To create an Airflow connection for Sqoop operator using the embedded Airflow UI, perform the following steps:

  1. Download a Postgres or MySQL JDBC connector based on the database used in Cloudera Base on premises.
  2. Open the terminal in your machine.
  3. Run the following command to SSH into one of the base cluster nodes and enter the password when prompted:
    ssh <***USERNAME***>@<***CLOUDERA_MANAGER-HOST_NAME***>
    For example, if the hostname is ccycloud-1.sqoop-test.root.comops.site, use the ssh cm@ccycloud-1.sqoop-test.root.comops.site command.
  4. Run the following command to get the database properties for the Sqoop connection and copy them to a text editor:
    cat /etc/cloudera-scm-server/db.properties
    
    Sample output
    com.cloudera.cmf.db.type=mysql
    com.cloudera.cmf.db.host=localhost:3306
    com.cloudera.cmf.db.name=cm
    com.cloudera.cmf.db.user=cm
    com.cloudera.cmf.db.setupType=EXTERNAL
    com.cloudera.cmf.db.password=cmverystr0ngP4ss
    
  5. In the Cloudera console, click the Data Engineering tile.
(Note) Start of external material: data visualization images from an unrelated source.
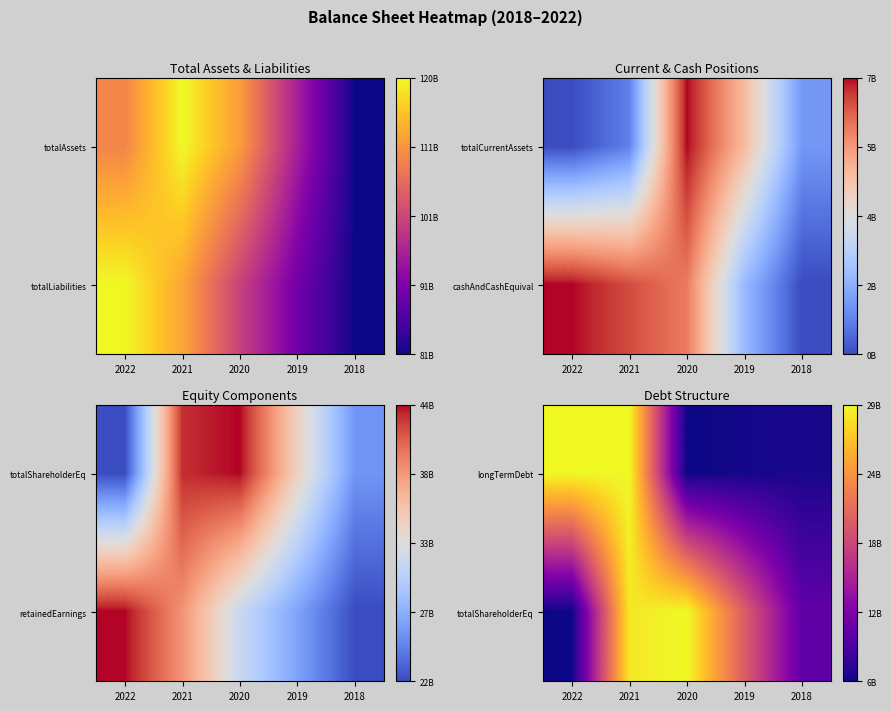

At which category is the sum across all series the highest?

2021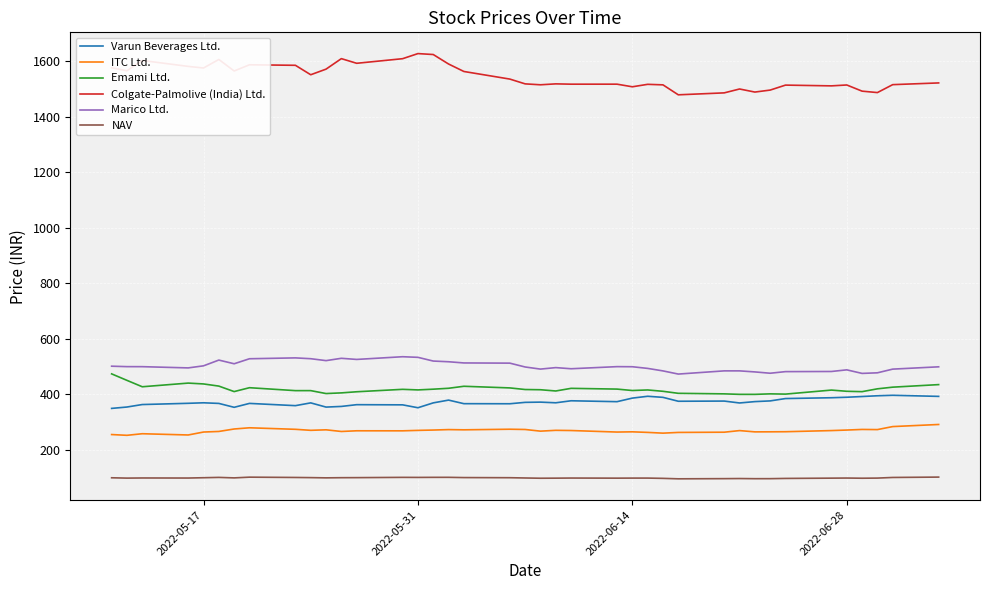

What is the smallest value displayed?

96.3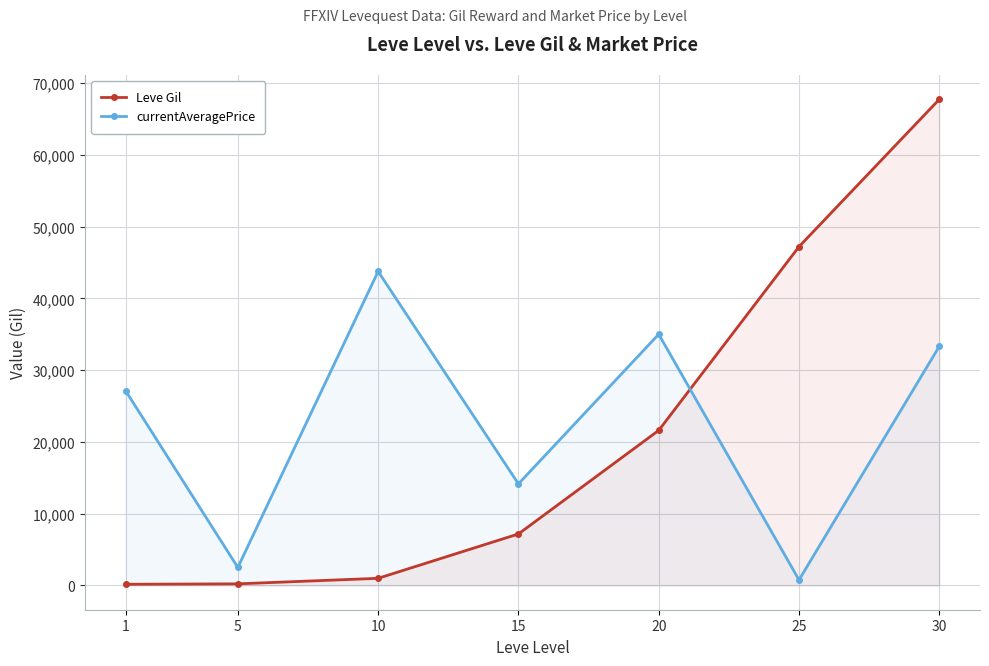

What is the difference between the maximum and minimum values in the currentAveragePrice series?

42981.5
The Cloudera Data Engineering Home page displays.
  6. Click Administration in the left navigation menu and select the service containing the Virtual Cluster that you are using.
  7. In the Virtual Clusters column, click Cluster Details for the Virtual Cluster.
  8. Click AIRFLOW UI.
  9. In the Airflow UI, click the Connection link from the Admin menu.
  10. Click the plus sign to add a new record and fill the following fields:
    • Connection Id: Create a unique connection identifier. For example, test_kerberos_sqoop_mysql.
    • Connection Type: Select Sqoop.
    • Description: Enter description about the connection.
    • Host: Use jdbc:mysql://<***HOST_NAME***> for mysql and jdbc:postgres://<***HOST_NAME***> for postgres. in which <***HOST_NAME***> is the com.cloudera.cmf.db.host value in the database properties copied in step 4.
    • Schema: Enter the database name identified in the database properties copied in step 4.
    • Login: Use the com.cloudera.cmf.db.user value in the database properties copied in step 4.
    • Password: com.cloudera.cmf.db.password value in the database properties copied in step 4.
    • Port: Use 3306 for mysql and 5432 for postgres.
    • Extra: Leave it empty.
  11. Click Save.
  12. Create your DAG as a Cloudera Data Engineering resource and use the previously created Airflow connection in the DAG.
    Example
    from dateutil import parser
    from datetime import timedelta
    from dateutil import parser
    from airflow.utils import timezone
    from airflow import DAG
    from airflow.providers.apache.sqoop.operators.sqoop import SqoopOperator
    
    default_args = {
        'retry_delay': timedelta(seconds=5),
        'depends_on_past': False,
    }
    
    dag = DAG(
        'pnc_test_kerberos_sqoop_mysql',
        default_args=default_args,
        start_date=parser.isoparse("2023-10-16T20:20:04.268Z").replace(tzinfo=timezone.utc),
        schedule_interval=None,
        catchup=False,
        is_paused_upon_creation=False
    )
    
    sqoop_mysql_import = SqoopOperator(conn_id="pnc_test_kerberos_sqoop_mysql",
                                      table="HOSTS",
                                      cmd_type="import",
                                      target_dir="hdfs:///tmp/sqoopMySQL",
                                      driver="com.mysql.cj.jdbc.Driver",
                                      num_mappers=1,
                                      task_id="sqoop_import",
                                      dag=dag)
    
    sqoop_mysql_import
    
  13. Create an Airflow Job using the created DAG file but also creating add the JDBC storage connector jar into a Cloudera Data Engineering resource and then upload it to the job. For more information about creating an Airflow job, see Creating an Airflow DAG using the Pipeline UI.
  14. Once the job is created, run the Airflow Job.